When Dr. Rosling examined the data he realized that confirmed cases (based on blood tests) had already peaked two weeks earlier and were falling even as suspected cases kept climbing. He released his results; the World Health Organization published them. However in the US, Dr. Rosling writes, the CDC decided to stick with suspected cases “to maintain a sense of urgency”.
To be clear, Dr. Rosling was not aiming to declare victory and relax efforts. He thought it was important to look at the evidence and feared that looking at the wrong data would mis-direct resources and policies. His premature death in 2017 has deprived us of an outstanding individual whose clarity of thought, balance and objectivity would have been immensely beneficial in this crisis. We can at least reflect on Dr. Rosling’s lesson from the Ebola experience:
“Data was absolutely key. And because it will be key in the future too, when there is another outbreak somewhere, it is crucial to protect its credibility and the credibility of those who produce it.
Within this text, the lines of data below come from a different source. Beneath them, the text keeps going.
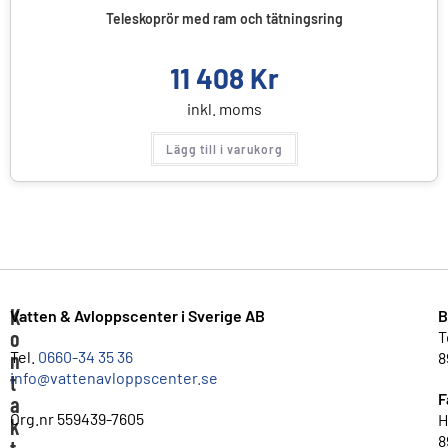
Teleskoprör med ram och tätningsring
11 408
Kr
inkl. moms
Lägg till i varukorg
K
Vatten & Avloppscenter i Sverige AB
B
o
T
n
Tel.
0660-34 35 36
8
info@vattenavloppscenter.se
t
F
a
Org.nr 559439-7605
H
k
8
t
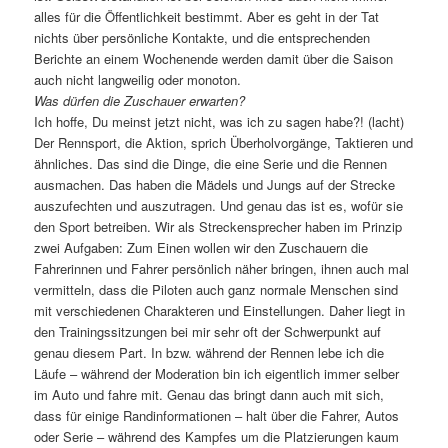
alles für die Öffentlichkeit bestimmt. Aber es geht in der Tat
nichts über persönliche Kontakte, und die entsprechenden
Berichte an einem Wochenende werden damit über die Saison
auch nicht langweilig oder monoton.
Was dürfen die Zuschauer erwarten?
Ich hoffe, Du meinst jetzt nicht, was ich zu sagen habe?! (lacht)
Der Rennsport, die Aktion, sprich Überholvorgänge, Taktieren und
ähnliches. Das sind die Dinge, die eine Serie und die Rennen
ausmachen. Das haben die Mädels und Jungs auf der Strecke
auszufechten und auszutragen. Und genau das ist es, wofür sie
den Sport betreiben. Wir als Streckensprecher haben im Prinzip
zwei Aufgaben: Zum Einen wollen wir den Zuschauern die
Fahrerinnen und Fahrer persönlich näher bringen, ihnen auch mal
vermitteln, dass die Piloten auch ganz normale Menschen sind
mit verschiedenen Charakteren und Einstellungen. Daher liegt in
den Trainingssitzungen bei mir sehr oft der Schwerpunkt auf
genau diesem Part. In bzw. während der Rennen lebe ich die
Läufe – während der Moderation bin ich eigentlich immer selber
im Auto und fahre mit. Genau das bringt dann auch mit sich,
dass für einige Randinformationen – halt über die Fahrer, Autos
oder Serie – während des Kampfes um die Platzierungen kaum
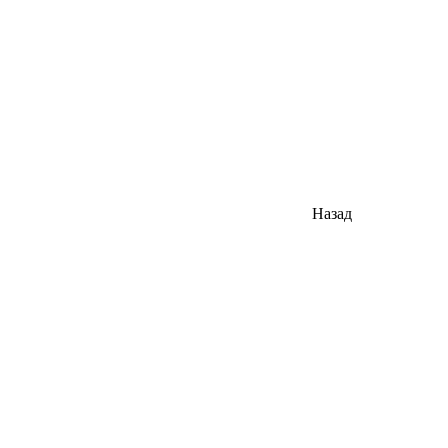
Назад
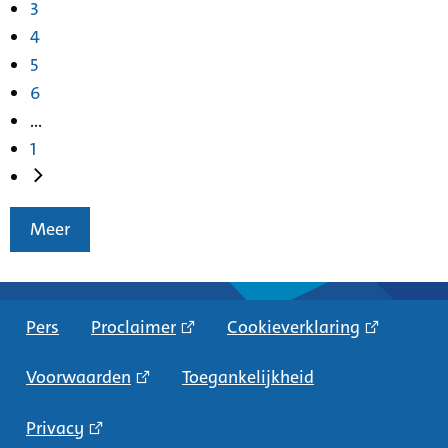
3
4
5
6
...
1
Meer
Pers
Proclaimer
Cookieverklaring
Voorwaarden
Toegankelijkheid
Privacy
Data must be used to tell the truth, not to call to action, no matter how noble the intentions.”
Over the past couple of months, the quantity of the coronavirus data has increased, but their quality has not. We are still very far from a reliable estimate of how deadly the virus is. What is worse, the debate on the data and even the classification of the data seem too often guided by the desire to push a specific agenda—however well-meaning that might be—rather than to get to a better understanding of the underlying reality.
Given the persistent poor quality of the data, we should resist the temptation to use them as a litmus test to guide crucial policy decisions. They can provide us more information, but they cannot give us any precise benchmarks.
We’d be better advised to follow common sense and rely most heavily on the data and information that appear more solid: focus on protecting the people at higher risk; monitor the capacity of the health care system; encourage people to keep adopting basic precautions while we gradually relax the more draconian restrictions to restart economic activity.
Much like the virus, dirty data are going to be with us for a while, and we have to learn to live with them, taking the right precautions to prevent them from infecting and impairing our decision-making.